Simon Ingram at Vavasour-Godkin
We're going back to December last year.
This gallery insulates itself as well as it can from the chipped
paint of the battered concrete staircase of this oldish High Street
building: far from a cube, but thoroughly white. Inside you can
usually get some of the tougher low-key colour abstraction in town.
In December it was sheets of almost black steel with rectilinear
designs lightly - 30 seconds - etched in with hydrochloric acid.

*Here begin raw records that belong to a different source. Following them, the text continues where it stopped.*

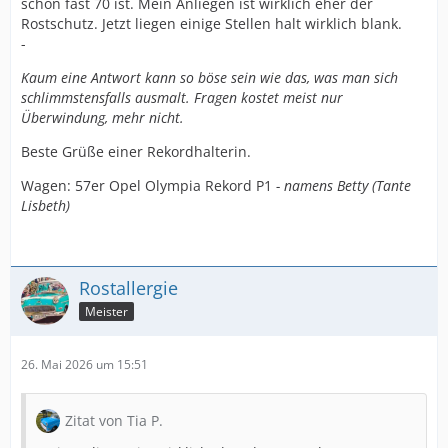
schon fast 70 ist. Mein Anliegen ist wirklich eher der
Rostschutz. Jetzt liegen einige Stellen halt wirklich blank.
-
Kaum eine Antwort kann so böse sein wie das, was man sich
schlimmstensfalls ausmalt. Fragen kostet meist nur
Überwindung, mehr nicht.
Beste Grüße einer Rekordhalterin.
Wagen: 57er Opel Olympia Rekord P1
- namens Betty (Tante
Lisbeth)
Rostallergie
Meister
26. Mai 2026 um 15:51
Zitat von Tia P.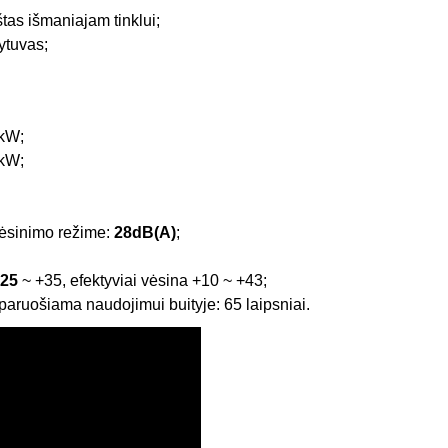
tas išmaniajam tinklui;
ytuvas;
0kW;
0kW;
 vėsinimo režime:
28dB(A)
;
25
~ +35, efektyviai vėsina +10 ~ +43;
aruošiama naudojimui buityje: 65 laipsniai.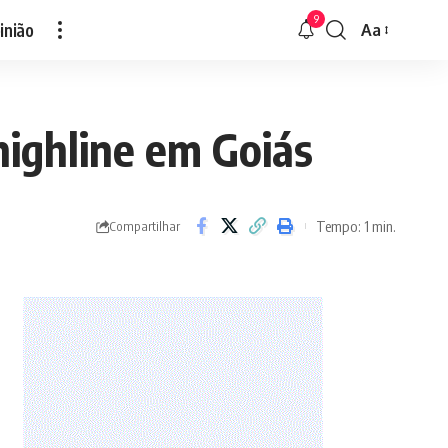
9
inião
Aa
Font
Resizer
highline em Goiás
Tempo: 1 min.
Compartilhar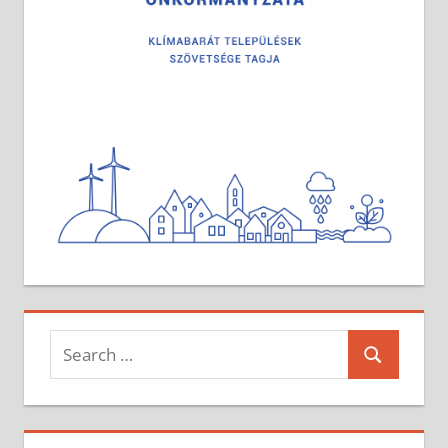
Search
Search
for: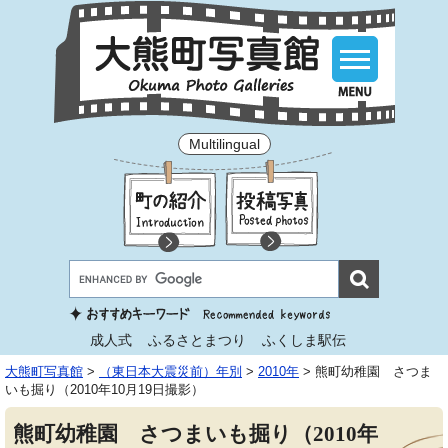
Multilingual
成人式
ふるさとまつり
ふくしま駅伝
大熊町写真館
>
（東日本大震災前）年別
>
2010年
>
熊町幼稚園 さつま
いも掘り（2010年10月19日撮影）
熊町幼稚園 さつまいも掘り（2010年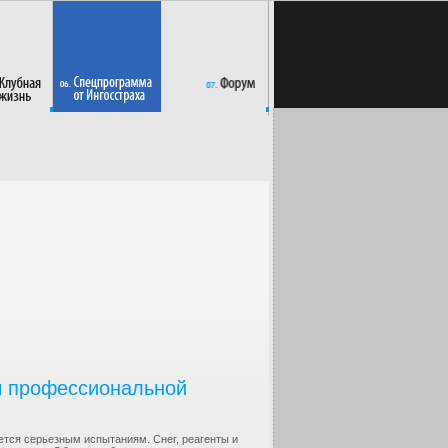
ы профессиональной
ется серьезным испытаниям. Снег, реагенты и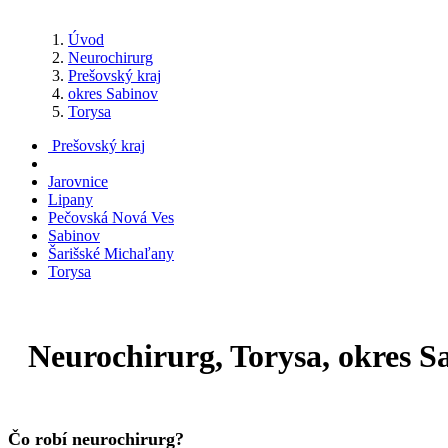
Úvod
Neurochirurg
Prešovský kraj
okres Sabinov
Torysa
Prešovský kraj
Jarovnice
Lipany
Pečovská Nová Ves
Sabinov
Šarišské Michaľany
Torysa
Neurochirurg, Torysa, okres S
Čo robí neurochirurg?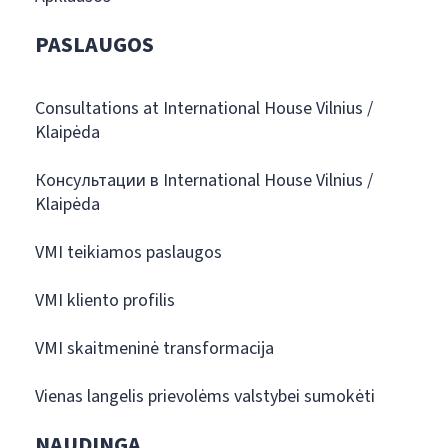
PASLAUGOS
Consultations at International House Vilnius /
Klaipėda
Консультации в International House Vilnius /
Klaipėda
VMI teikiamos paslaugos
VMI kliento profilis
VMI skaitmeninė transformacija
Vienas langelis prievolėms valstybei sumokėti
NAUDINGA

And a small wood thing at eye-level, which, it transpired, was a
stove for a doll's house. And in an angle of the wall, high up,
a video-loop of hands assembling - with a fumble or two - from a
kit-set sheet said wooden thing. So. Yes, a Ready-Made design (a
de- sign).
These steel sheets are only masquerading as paintings. Or, if they
are to be taken as "works", literally taken, that is, taken home,
they can hardly be explained away over cocktails as if they were
Mondrian's or Gordon Walters'. But seductive they are in a dark,
broody kind of way, unpretty and barely legible, images of desperation
or angst - (oh, yeah?)
The show as a whole is really the work, undermining art as
aesthetic preferences by using an appropriated, ready-made design.
The design proves to be for a surprisingly elaborate production
process, for a consumer-item, whiteware, durable, part of the training
equipment for a very young consumer of the future. Think of the
expenditure of social energy for this admirable end.
Representation is also ironised under Simon Ingram's steely gaze.
The miniature stove, mounted in a cabinet with non-functional drawers,
is represented not in metal but in wood, while the elaborate architectural-looking
plans for it are enlarged grandly and etched into metal.
As with his previous work which incorporated spirit-levels, the
discourse he sets up is elaborated, punning, and deeply indebted
to the Duchampian opposition. As with the 1960's succession to Duchamp,
the setting has to be an art-gallery, usually a dealer-gallery,
which is necessary to it for the production of its irony in respect
of high art. It is, in the end, directed at modernist attitudes
in the gallery-goers, who are the gallery's clients. There is a
problem here for the artist.
His work comes into focus locally as part of a tradition that extends
back to the 1960's and which is still virtually excluded from consideration
by the "histories", i.e. from that sort of canon-making that favours
modernist painting, self-expressive, whether representational or
abstract. There stands official taste and granting bodies with it.